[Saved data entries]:
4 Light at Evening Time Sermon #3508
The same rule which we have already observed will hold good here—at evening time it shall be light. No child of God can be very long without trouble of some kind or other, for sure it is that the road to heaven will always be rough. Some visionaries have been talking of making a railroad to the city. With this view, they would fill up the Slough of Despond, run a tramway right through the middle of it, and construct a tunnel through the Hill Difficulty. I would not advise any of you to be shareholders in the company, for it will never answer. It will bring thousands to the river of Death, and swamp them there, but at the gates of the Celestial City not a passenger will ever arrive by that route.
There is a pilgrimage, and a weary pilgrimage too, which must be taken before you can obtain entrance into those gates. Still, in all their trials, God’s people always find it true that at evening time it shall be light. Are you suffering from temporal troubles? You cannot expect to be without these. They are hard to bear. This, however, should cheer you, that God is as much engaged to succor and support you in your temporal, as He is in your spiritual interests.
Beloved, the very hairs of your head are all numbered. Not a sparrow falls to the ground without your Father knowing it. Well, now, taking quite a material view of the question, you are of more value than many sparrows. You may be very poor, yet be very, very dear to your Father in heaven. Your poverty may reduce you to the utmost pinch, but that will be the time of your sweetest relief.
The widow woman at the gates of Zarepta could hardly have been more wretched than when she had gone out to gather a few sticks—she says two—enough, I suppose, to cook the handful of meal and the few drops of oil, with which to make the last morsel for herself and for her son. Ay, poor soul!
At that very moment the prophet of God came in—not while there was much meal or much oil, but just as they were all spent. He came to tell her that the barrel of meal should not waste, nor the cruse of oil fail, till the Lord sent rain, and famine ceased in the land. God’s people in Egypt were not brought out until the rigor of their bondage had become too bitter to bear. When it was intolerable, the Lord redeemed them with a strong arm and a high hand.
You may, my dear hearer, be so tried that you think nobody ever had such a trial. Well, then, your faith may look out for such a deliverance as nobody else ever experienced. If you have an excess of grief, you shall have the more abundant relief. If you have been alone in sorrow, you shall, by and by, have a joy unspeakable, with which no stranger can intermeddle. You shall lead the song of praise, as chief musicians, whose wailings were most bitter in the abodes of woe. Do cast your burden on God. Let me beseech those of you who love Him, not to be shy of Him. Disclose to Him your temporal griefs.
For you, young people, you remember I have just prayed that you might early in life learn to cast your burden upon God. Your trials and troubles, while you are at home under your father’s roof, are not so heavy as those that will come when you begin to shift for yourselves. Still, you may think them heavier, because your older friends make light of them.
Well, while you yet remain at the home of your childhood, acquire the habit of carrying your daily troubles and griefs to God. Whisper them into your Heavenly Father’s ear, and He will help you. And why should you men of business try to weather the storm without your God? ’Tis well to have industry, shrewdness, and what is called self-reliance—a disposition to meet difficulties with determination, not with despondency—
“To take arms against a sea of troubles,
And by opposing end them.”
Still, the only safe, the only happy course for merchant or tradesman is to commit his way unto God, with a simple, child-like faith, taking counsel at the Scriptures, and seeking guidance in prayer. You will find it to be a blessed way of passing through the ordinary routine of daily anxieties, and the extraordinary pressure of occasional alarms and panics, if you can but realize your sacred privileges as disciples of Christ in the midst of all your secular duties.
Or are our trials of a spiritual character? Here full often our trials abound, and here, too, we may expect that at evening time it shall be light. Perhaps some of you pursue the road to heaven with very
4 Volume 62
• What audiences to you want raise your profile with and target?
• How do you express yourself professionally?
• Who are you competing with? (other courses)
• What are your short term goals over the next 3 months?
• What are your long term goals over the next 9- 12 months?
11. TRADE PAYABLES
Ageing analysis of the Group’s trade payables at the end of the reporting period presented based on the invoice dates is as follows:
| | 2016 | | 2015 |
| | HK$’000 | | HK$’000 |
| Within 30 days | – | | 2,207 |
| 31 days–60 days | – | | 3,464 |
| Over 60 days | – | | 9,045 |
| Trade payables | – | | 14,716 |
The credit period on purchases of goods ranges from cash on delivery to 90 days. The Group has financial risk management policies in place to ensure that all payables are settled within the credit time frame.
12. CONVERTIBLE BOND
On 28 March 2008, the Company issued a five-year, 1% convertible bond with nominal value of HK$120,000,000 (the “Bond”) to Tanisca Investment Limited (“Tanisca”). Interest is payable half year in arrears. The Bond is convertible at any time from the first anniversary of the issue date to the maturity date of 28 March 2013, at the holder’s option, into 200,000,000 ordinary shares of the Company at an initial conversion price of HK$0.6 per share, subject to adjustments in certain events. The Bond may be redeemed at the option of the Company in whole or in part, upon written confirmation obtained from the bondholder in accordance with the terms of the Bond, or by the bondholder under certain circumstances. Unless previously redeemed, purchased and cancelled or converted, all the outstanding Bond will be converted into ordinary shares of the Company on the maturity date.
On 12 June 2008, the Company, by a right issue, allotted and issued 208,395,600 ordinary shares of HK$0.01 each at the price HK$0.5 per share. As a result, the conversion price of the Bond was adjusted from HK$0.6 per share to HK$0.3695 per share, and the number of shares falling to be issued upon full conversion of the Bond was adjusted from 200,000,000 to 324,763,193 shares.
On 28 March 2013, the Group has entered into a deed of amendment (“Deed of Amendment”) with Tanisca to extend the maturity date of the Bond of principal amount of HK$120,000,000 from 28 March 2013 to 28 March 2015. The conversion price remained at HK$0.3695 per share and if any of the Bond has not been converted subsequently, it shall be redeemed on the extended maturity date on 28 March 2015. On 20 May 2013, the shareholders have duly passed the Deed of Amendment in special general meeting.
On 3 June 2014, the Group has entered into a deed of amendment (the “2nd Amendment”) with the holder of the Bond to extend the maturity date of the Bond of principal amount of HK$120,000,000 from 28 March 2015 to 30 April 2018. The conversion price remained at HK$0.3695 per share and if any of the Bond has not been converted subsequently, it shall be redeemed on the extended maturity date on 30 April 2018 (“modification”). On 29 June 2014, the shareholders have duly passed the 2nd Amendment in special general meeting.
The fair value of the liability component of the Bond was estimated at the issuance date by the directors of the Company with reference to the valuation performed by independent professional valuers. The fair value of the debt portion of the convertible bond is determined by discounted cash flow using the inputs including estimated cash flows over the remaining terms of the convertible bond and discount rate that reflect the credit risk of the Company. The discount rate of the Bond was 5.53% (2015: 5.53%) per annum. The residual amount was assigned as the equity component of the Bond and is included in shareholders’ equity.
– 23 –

[Problem description]: Up to and including the line with "Beloved, the very", output each line of the entries above exactly, starting from the first.

[Solution]:
4 Light at Evening Time Sermon #3508
The same rule which we have already observed will hold good here—at evening time it shall be light. No child of God can be very long without trouble of some kind or other, for sure it is that the road to heaven will always be rough. Some visionaries have been talking of making a railroad to the city. With this view, they would fill up the Slough of Despond, run a tramway right through the middle of it, and construct a tunnel through the Hill Difficulty. I would not advise any of you to be shareholders in the company, for it will never answer. It will bring thousands to the river of Death, and swamp them there, but at the gates of the Celestial City not a passenger will ever arrive by that route.
There is a pilgrimage, and a weary pilgrimage too, which must be taken before you can obtain entrance into those gates. Still, in all their trials, God’s people always find it true that at evening time it shall be light. Are you suffering from temporal troubles? You cannot expect to be without these. They are hard to bear. This, however, should cheer you, that God is as much engaged to succor and support you in your temporal, as He is in your spiritual interests.
Beloved, the very hairs of your head are all numbered. Not a sparrow falls to the ground without your Father knowing it. Well, now, taking quite a material view of the question, you are of more value than many sparrows. You may be very poor, yet be very, very dear to your Father in heaven. Your poverty may reduce you to the utmost pinch, but that will be the time of your sweetest relief.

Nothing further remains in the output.